The byte-string encoding uses a single 8-bit code unit for the numeric value of each character in the Latin-1 character set, including characters in the non-ASCII subset. Therefore, the entire 8 bits of space allocated for a code unit is used, with no wasted space, and character access is very efficient because every character maps to a single code unit.
Consider the Tradeoffs Between the UTF Encoding Formats
If you need to store characters outside the Latin-1 character set, or you want Unicode support for the Latin-1 character set, you must choose one of the three character encodings corresponding to UTF encoding formats. A Unicode representation is required for the characters of an Asian, Eastern European, Middle Eastern, or other non-Western-European language.
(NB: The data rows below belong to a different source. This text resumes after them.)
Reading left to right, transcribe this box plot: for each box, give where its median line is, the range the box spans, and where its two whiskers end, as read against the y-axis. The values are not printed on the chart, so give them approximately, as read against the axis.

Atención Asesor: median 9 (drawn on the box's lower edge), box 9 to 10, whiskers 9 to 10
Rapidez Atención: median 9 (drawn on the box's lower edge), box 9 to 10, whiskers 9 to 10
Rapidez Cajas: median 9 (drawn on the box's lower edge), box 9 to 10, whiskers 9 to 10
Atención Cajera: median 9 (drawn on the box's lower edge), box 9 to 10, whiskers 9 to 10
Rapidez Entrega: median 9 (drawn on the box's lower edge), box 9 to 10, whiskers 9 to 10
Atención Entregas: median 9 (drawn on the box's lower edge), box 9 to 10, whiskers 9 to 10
When choosing among Unicode encoding formats, you should consider which format provides the best storage-space usage and character access for the majority of the characters to be stored. Although any character can be stored in any of the three UTF encoding formats, the formats differ in terms of the amount of space that must be reserved for each character and number of code units to be used for each character. For example:
The numeric value for a Latin-1 character such as ‘A’ requires 8 bits, which is stored as a single code unit in each of the three encoding formats. No space is wasted for the character in the UTF-8 encoding. However, in the UTF-16 format, 8 bits are wasted, and in the UTF-32 format, 24 bits are wasted.
The numeric value for an uncommon character outside the Basic Multilingual Plane might require up to 21 bits. Such a character can be stored in 4 UTF-8 code units, 2 UTF-16 code units, or 1 UTF-32 code unit. Roughly the same amount of space is unused (or used for overhead) in each of the encoding formats. However, character access is less efficient in the UTF-8 or UTF-16 encoding, where multiple code units must be combined to access the character’s numeric value.
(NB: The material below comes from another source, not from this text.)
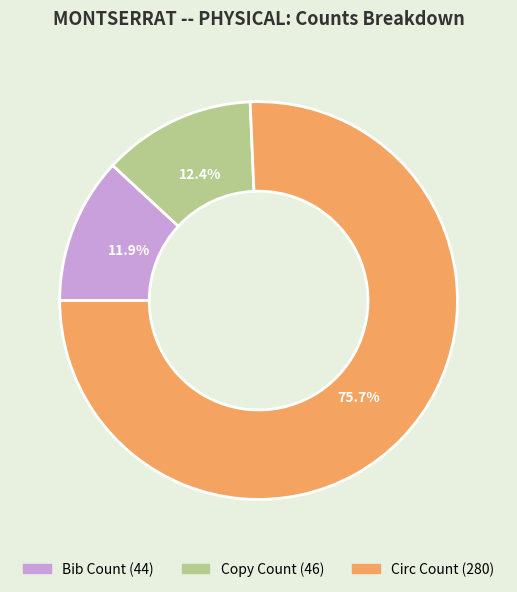

Does Copy Count represent more than half of the total?

No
For optimal efficiency, you should base your choice on the actual string values to be stored. If the majority of the characters in your string data will fit within 8 bits, you should consider Unicode UTF-8, regardless of the requirements of the overall character set, because larger code units allocated for the 8-bit characters will contain wasted space.
The following table summarizes the general tradeoffs among the three Unicode character encodings:
Unicode Encoding Format
Considerations
Unicode UTF-8
Most efficient storage-space usage for the Latin-1 character set.
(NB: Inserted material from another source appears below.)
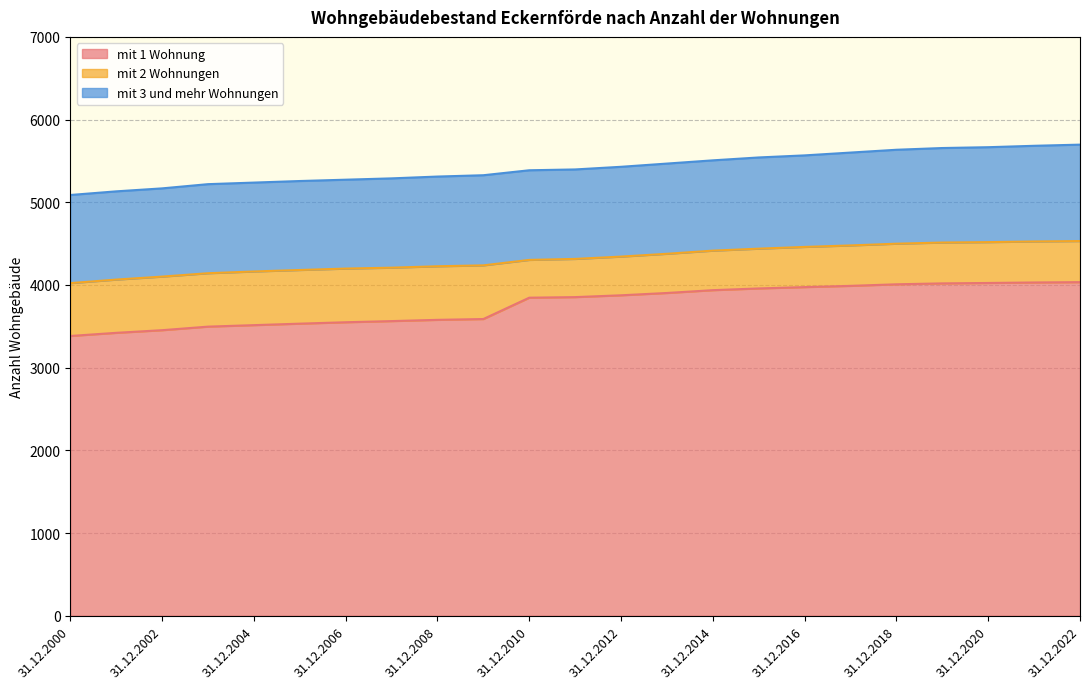

At which label does mit 2 Wohnungen first exceed 496?

31.12.2000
Least efficient character access for non-Latin-1 character sets, or for Latin-1 characters in the non-ASCII subset, because many of these characters require multiple code units.
Unicode UTF-16
Most efficient storage-space usage for Asian languages.
A generally good balance between efficient storage and efficient character access.
Unicode UTF-32
Most efficient character access for any character set, but generally wastes a lot of space.
Recommended only for character sets outside the Basic Multilingual Plane.
Guidelines for Choosing a Storage Option
When choosing whether to make an attribute fixed-capacity, variable, or optimized, you should consider your application’s data and performance requirements, and make tradeoffs as follows:
 
Storage Option
Considerations
Variable
Recommended: When the strings to be stored vary widely in size or if their size cannot be predicted.
Tradeoff: Has extra storage overhead and less efficient character access.
Fixed
Recommended: When the strings to be stored are of a known size, or vary only a little in size.
Tradeoff: Cannot accommodate strings with more than the allocated number of code units; attempting to assign a longer string returns an error. Can waste a significant amount of space if string values vary widely in size.
Optimized
Recommended: When the strings to be stored are known to be generally smaller than a certain size, but are not limited to that size.
Tradeoff: Has extra storage overhead, even if the vector is never used.